Nous devons dire que l’après Sassou doit être une période de RUPTURE avec toute la culture politique de nos aînés, une période au cours de laquelle un nouveau Congo devra être en gestation pour renaître dans une véritable unité de son élite et de son peuple dans le cadre des institutions à même de préserver ses intérêts vitaux. Nous devons commencer par le commencement, c’est-à-dire en faisant signer aux chefs coutumiers représentatifs des ethnies du Congo, au cours d’une cérémonie solennelle et symbolique, un contrat social comportant les principes fondamentaux de gouvernement, de répartition des richesses, de la préservation de l’unité nationale en s’abstenant de soutenir tout recours à l’ethnie de la classe politique. Ces principes essentiels contenus dans ce contrat social pourront faire partie du préambule de la constitution à venir, et donc être le fondement des nouvelles institutions dans lesquelles une institution sera réservée à ces chefs coutumiers qui pourront y siéger avec voix consultative. La vertu de ce mécanisme sera de permettre aux sujets tribaux de ces chefs coutumiers de s’identifier aux institutions de l’Etat puisque ces derniers y siègeront dorénavant et de faire en sorte que ces chefs coutumiers ne soutiennent plus les tendances politiques de ceux qui veulent les manipuler pour renverser les nouvelles institutions.

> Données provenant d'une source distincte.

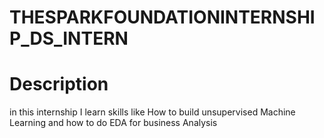# THESPARKFOUNDATIONINTERNSHIP_DS_INTERN
# Description 

in this internship I learn skills like How to build unsupervised Machine Learning and 
how to do EDA for business Analysis 
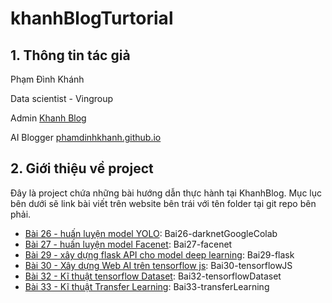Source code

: # khanhBlogTurtorial

## 1. Thông tin tác giả

Phạm Đình Khánh

Data scientist - Vingroup

Admin [Khanh Blog](https://www.facebook.com/TowardDataScience/)

AI Blogger [phamdinhkhanh.github.io](https://phamdinhkhanh.github.io/home)

## 2. Giới thiệu về project 

Đây là project chứa những bài hướng dẫn thực hành tại KhanhBlog. Mục lục bên dưới sẽ link bài viết trên website bên trái với tên folder tại git repo bên phải.

* [Bài 26 - huấn luyện model YOLO](https://phamdinhkhanh.github.io/2020/03/10/DarknetGoogleColab.html): Bai26-darknetGoogleColab
* [Bài 27 - huấn luyện model Facenet](https://phamdinhkhanh.github.io/2020/03/12/faceNetAlgorithm.html): Bai27-facenet
* [Bài 29 - xây dựng flask API cho model deep learning](https://phamdinhkhanh.github.io/2020/03/23/FlaskRestAPI.html): Bai29-flask
* [Bài 30 - Xây dựng Web AI trên tensorflow js](https://phamdinhkhanh.github.io/2020/03/28/deployTensorflowJS.html): Bai30-tensorflowJS
* [Bài 32 - Kĩ thuật tensorflow Dataset](https://phamdinhkhanh.github.io/2020/04/09/TensorflowDataset.html): Bai32-tensorflowDataset
* [Bài 33 - Kĩ thuật Transfer Learning](https://phamdinhkhanh.github.io/2020/04/15/TransferLearning.html): Bai33-transferLearning
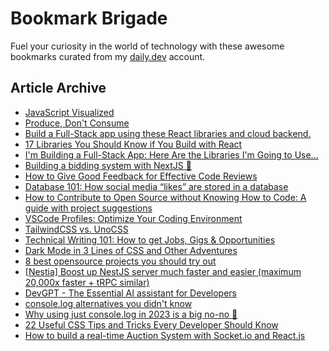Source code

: # Bookmark Brigade
Fuel your curiosity in the world of technology with these awesome bookmarks curated from my [daily.dev](https://app.daily.dev/Anmol-Baranwal) account.

## Article Archive

<!-- DAILY-DEV-BOOKMARKS:START -->
- [JavaScript Visualized](https://app.daily.dev/posts/Jf60GLU2W?utm_source=rss&utm_medium=bookmarks&utm_campaign=iWZFqWGzJuZ3TMf4ZW9aZ)
- [Produce, Don&#39;t Consume](https://app.daily.dev/posts/cKqHUGpnz?utm_source=rss&utm_medium=bookmarks&utm_campaign=iWZFqWGzJuZ3TMf4ZW9aZ)
- [Build a Full-Stack app using these React libraries and cloud backend.](https://app.daily.dev/posts/nHHzwDUmx?utm_source=rss&utm_medium=bookmarks&utm_campaign=iWZFqWGzJuZ3TMf4ZW9aZ)
- [17 Libraries You Should Know if You Build with React](https://app.daily.dev/posts/FFOLu2yFB?utm_source=rss&utm_medium=bookmarks&utm_campaign=iWZFqWGzJuZ3TMf4ZW9aZ)
- [I&#39;m Building a Full-Stack App: Here Are the Libraries I&#39;m Going to Use...](https://app.daily.dev/posts/7YhPSQHSb?utm_source=rss&utm_medium=bookmarks&utm_campaign=iWZFqWGzJuZ3TMf4ZW9aZ)
- [Building a bidding system with NextJS 🚀](https://app.daily.dev/posts/akfrdFeAn?utm_source=rss&utm_medium=bookmarks&utm_campaign=iWZFqWGzJuZ3TMf4ZW9aZ)
- [How to Give Good Feedback for Effective Code Reviews](https://app.daily.dev/posts/19OLTOfcm?utm_source=rss&utm_medium=bookmarks&utm_campaign=iWZFqWGzJuZ3TMf4ZW9aZ)
- [Database 101: How social media “likes” are stored in a database](https://app.daily.dev/posts/8o2UdyAZQ?utm_source=rss&utm_medium=bookmarks&utm_campaign=iWZFqWGzJuZ3TMf4ZW9aZ)
- [How to Contribute to Open Source without Knowing How to Code: A guide with project suggestions](https://app.daily.dev/posts/x744yKoqF?utm_source=rss&utm_medium=bookmarks&utm_campaign=iWZFqWGzJuZ3TMf4ZW9aZ)
- [VSCode Profiles: Optimize Your Coding Environment](https://app.daily.dev/posts/s0TEwvXQQ?utm_source=rss&utm_medium=bookmarks&utm_campaign=iWZFqWGzJuZ3TMf4ZW9aZ)
- [TailwindCSS vs. UnoCSS](https://app.daily.dev/posts/A0VG4LfAl?utm_source=rss&utm_medium=bookmarks&utm_campaign=iWZFqWGzJuZ3TMf4ZW9aZ)
- [Technical Writing 101: How to get Jobs, Gigs &amp; Opportunities](https://app.daily.dev/posts/f0fIonyeB?utm_source=rss&utm_medium=bookmarks&utm_campaign=iWZFqWGzJuZ3TMf4ZW9aZ)
- [Dark Mode in 3 Lines of CSS and Other Adventures](https://app.daily.dev/posts/NHTOUHCVs?utm_source=rss&utm_medium=bookmarks&utm_campaign=iWZFqWGzJuZ3TMf4ZW9aZ)
- [8 best opensource projects you should try out](https://app.daily.dev/posts/jwsNbjUL7?utm_source=rss&utm_medium=bookmarks&utm_campaign=iWZFqWGzJuZ3TMf4ZW9aZ)
- [[Nestia] Boost up NestJS server much faster and easier &lpar;maximum 20,000x faster + tRPC similar&rpar;](https://app.daily.dev/posts/IUydI5cn6?utm_source=rss&utm_medium=bookmarks&utm_campaign=iWZFqWGzJuZ3TMf4ZW9aZ)
- [DevGPT - The Essential AI assistant for Developers](https://app.daily.dev/posts/G7YoaeDDW?utm_source=rss&utm_medium=bookmarks&utm_campaign=iWZFqWGzJuZ3TMf4ZW9aZ)
- [console.log alternatives you didn&#39;t know](https://app.daily.dev/posts/mxck_ZRxe?utm_source=rss&utm_medium=bookmarks&utm_campaign=iWZFqWGzJuZ3TMf4ZW9aZ)
- [Why using just console.log in 2023 is a big no-no 🚀](https://app.daily.dev/posts/kRn88O4Cv?utm_source=rss&utm_medium=bookmarks&utm_campaign=iWZFqWGzJuZ3TMf4ZW9aZ)
- [22 Useful CSS Tips and Tricks Every Developer Should Know](https://app.daily.dev/posts/nFx08h5cp?utm_source=rss&utm_medium=bookmarks&utm_campaign=iWZFqWGzJuZ3TMf4ZW9aZ)
- [How to build a real-time Auction System with Socket.io and React.js](https://app.daily.dev/posts/1UFRBLP_q?utm_source=rss&utm_medium=bookmarks&utm_campaign=iWZFqWGzJuZ3TMf4ZW9aZ)
<!-- DAILY-DEV-BOOKMARKS:END -->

Par ailleurs, un projet éducatif de RUPTURE devrait être mis en place en visant la génération d’une conscience nationale à travers une éducation développant l’esprit critique, le sentiment de son individualité et des droits qui lui sont inhérents, et la préservation de ses intérêts en les défendant devant la justice. La vertu d’un tel projet éducatif est le surgissement d’un congolais imbu du sentiment individuel et de ses droits, séparé du sentiment ethnique et de ses intérêts. Un congolais capable de discerner ce qui est véritablement dans son intérêt et ne se laissant pas berner par une solidarité ethnique qui ne sert pas ses intérêts.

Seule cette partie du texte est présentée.